Table 6 shows the objective metric scores for the ablation experiments, where w/o MSFEM denotes the removal of the multi-scale feature extraction module, w/o DRB denotes the removal of the dense residual block, w/o RES denotes the removal of residual connectivity in the DRB, and w/o DEN denotes the removal of dense connectivity in the DRB.
Table 6 shows the performance w/o MSFEM and w/o DRB on UCIQ, where it can be seen that the performance w/o MSFEM on UIQM is higher than that w/o DRB. Removing both the dense connections and the residual connections influences the model performance. This result fully demonstrates the importance of the two modules we adopted, MSFEM and DRB, for the overall performance of the network.
Then, we randomly selected an image for subjective comparison.
Figure 10 shows that the image processed w/o DRB has artifacts and is accompanied by a yellow color cast, while the image processed w/o MSFEM is subjectively better than that w/o DRB, but still has a small amount of color cast.
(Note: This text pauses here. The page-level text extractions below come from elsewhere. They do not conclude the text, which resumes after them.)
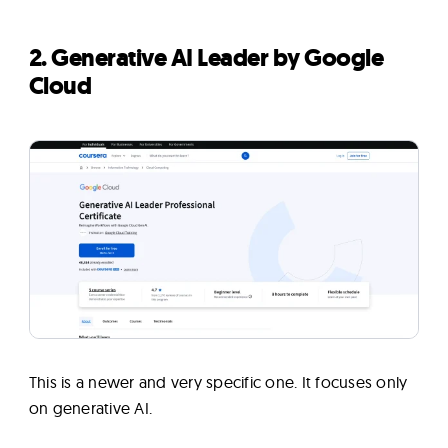
2. Generative AI Leader by Google
Cloud
This is a newer and very specific one. It focuses only
on generative AI.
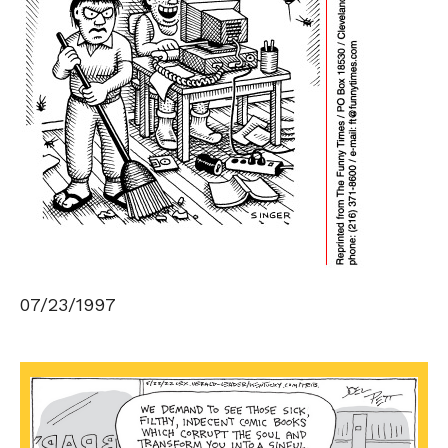
07/23/1997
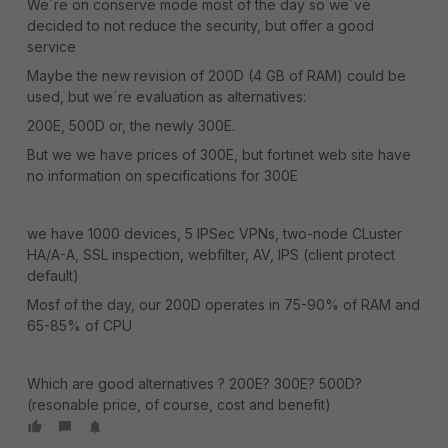
We´re on conserve mode most of the day so we´ve
decided to not reduce the security, but offer a good
service
Maybe the new revision of 200D (4 GB of RAM) could be
used, but we´re evaluation as alternatives:
200E, 500D or, the newly 300E.
But we we have prices of 300E, but fortinet web site have
no information on specifications for 300E
we have 1000 devices, 5 IPSec VPNs, two-node CLuster
HA/A-A, SSL inspection, webfilter, AV, IPS (client protect
default)
Mosf of the day, our 200D operates in 75-90% of RAM and
65-85% of CPU
Which are good alternatives ? 200E? 300E? 500D?
(resonable price, of course, cost and benefit)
The image enhanced via the full processing model is the best and the most visually natural.
Figure 10 also demonstrates that the image color recovery is poor, and there are artifacts, after the removal of the residual connections in the dense residual block. On the contrary, after the removal of the dense connections in the dense residual block, the image is over-enhanced.
4.5. Additional Experiments
Less image feature information makes underwater image detection more challenging. As shown in
Figure 11 and
Figure 12, several images were selected for surf feature point matching and Canny operator experiments, which verified that our method can enhance edges and other feature information in underwater images.
Figure 11 shows the results from the surf feature point matching; it can be seen that the processed image has significantly more feature points than the original underwater image. These experiments show that the proposed algorithm successfully enriches the characteristics of underwater images, making the subsequent information processing much easier.
Figure 12 shows the results of the Canny operator; after the processing in this method, more details of the image can be added (such as coral patterns, etc.). Compared with the degraded images, DRGAN can clearly show the contour information of the picture. This makes the detection and tracking of features of interest via underwater robots a much less taxing endeavor.